What this exercise asks.
1. According to the biography, what prompted Vianu's service in the Romanian Army? Answer in one to three sentences.
2. Rewrite the biography from "In 1915, Vianu" down to "Eugen Lovinescu's Sburătorul.", putting "infantry cadet" in place of "artillery cadet".

Selected extract.
-*-

Tudor Vianu (; January 8, 1898 – May 21, 1964) was a Romanian literary critic, art critic, poet, philosopher, academic, and translator. He had a major role on the reception and development of Modernism in Romanian literature and art. He was married to Elena Vianu, herself a literary critic, and was the father of Ion Vianu, a psychiatrist, writer and essayist.

Biography
Born in Giurgiu to a Jewish family converted to Christianity , he completed his primary education in the city, at the Ion Maiorescu Gymnasium, followed by the Gheorghe Lazăr High School in Bucharest. Around 1910, he began writing poetry — which he never published.

In 1915, Vianu became a student at the Department of Philosophy and Law at the University of Bucharest. During the period, Vianu began attending Alexandru Macedonski's Symbolist literary circle, and, in 1916, he published a study on Macedonski and later his own verses in Flacăra magazine.

Upon Romania's entry in World War I, he was drafted into the Romanian Army, trained as an artillery cadet in Botoşani, and took part in the Moldavian campaign. In 1918, he returned to Bucharest, where he was editor of Macedonski's Literatorul, and resumed his studies, graduating in 1919. Vianu also worked on the editorial staff for Constantin Rădulescu-Motru's Ideea Europeană and for Luceafărul. In 1921, he began his long collaboration with Viaţa Românească, while he contributed to Eugen Lovinescu's Sburătorul.

-*-

Stored data:
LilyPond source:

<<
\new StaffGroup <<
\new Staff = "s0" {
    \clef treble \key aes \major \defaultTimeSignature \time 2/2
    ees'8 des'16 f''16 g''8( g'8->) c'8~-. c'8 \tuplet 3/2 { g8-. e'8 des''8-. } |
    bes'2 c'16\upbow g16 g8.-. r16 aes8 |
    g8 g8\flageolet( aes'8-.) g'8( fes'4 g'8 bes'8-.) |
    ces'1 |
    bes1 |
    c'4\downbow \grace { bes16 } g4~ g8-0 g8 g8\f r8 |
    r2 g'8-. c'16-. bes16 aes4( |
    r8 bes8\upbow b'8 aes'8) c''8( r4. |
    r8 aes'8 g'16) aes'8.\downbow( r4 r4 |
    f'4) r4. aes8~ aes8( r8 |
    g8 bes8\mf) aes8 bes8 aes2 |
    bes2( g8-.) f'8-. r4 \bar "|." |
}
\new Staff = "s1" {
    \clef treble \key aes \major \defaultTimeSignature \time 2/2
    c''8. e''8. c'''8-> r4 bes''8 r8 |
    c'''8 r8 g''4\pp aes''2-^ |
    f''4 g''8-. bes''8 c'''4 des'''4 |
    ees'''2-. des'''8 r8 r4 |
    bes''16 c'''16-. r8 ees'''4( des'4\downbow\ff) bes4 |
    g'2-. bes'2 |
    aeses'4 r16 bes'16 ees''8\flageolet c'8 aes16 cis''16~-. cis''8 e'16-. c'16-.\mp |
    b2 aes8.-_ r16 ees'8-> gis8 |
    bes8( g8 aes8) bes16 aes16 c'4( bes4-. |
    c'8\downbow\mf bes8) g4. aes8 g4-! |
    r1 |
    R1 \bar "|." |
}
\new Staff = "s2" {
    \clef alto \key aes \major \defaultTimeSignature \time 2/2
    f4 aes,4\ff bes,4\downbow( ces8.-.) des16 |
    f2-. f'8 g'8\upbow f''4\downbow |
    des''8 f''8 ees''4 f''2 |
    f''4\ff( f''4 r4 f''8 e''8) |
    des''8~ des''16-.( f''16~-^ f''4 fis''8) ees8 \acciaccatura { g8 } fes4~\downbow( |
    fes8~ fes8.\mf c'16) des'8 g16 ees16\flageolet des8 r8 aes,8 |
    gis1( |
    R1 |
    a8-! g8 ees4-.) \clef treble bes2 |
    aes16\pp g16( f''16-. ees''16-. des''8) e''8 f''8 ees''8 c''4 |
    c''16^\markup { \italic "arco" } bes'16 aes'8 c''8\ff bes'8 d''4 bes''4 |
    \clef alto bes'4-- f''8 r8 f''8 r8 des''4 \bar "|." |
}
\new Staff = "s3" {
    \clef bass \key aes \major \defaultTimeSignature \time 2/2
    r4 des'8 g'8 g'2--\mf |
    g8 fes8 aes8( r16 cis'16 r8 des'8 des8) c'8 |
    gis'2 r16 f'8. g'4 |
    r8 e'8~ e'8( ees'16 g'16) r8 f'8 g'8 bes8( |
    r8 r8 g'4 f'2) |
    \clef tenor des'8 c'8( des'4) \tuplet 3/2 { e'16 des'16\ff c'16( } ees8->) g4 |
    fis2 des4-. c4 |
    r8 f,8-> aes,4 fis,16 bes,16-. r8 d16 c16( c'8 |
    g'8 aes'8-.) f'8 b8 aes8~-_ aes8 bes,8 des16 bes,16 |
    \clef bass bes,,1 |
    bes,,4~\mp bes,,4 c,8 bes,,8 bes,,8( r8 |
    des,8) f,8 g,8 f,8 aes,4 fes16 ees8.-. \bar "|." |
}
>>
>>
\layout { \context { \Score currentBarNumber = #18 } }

-*-

Answers.
1. Romania's entry into World War I led to Vianu being drafted into the Romanian Army. He then trained as an artillery cadet in Botoşani and took part in the Moldavian campaign.

2.
In 1915, Vianu became a student at the Department of Philosophy and Law at the University of Bucharest. During the period, Vianu began attending Alexandru Macedonski's Symbolist literary circle, and, in 1916, he published a study on Macedonski and later his own verses in Flacăra magazine.

Upon Romania's entry in World War I, he was drafted into the Romanian Army, trained as an infantry cadet in Botoşani, and took part in the Moldavian campaign. In 1918, he returned to Bucharest, where he was editor of Macedonski's Literatorul, and resumed his studies, graduating in 1919. Vianu also worked on the editorial staff for Constantin Rădulescu-Motru's Ideea Europeană and for Luceafărul. In 1921, he began his long collaboration with Viaţa Românească, while he contributed to Eugen Lovinescu's Sburătorul.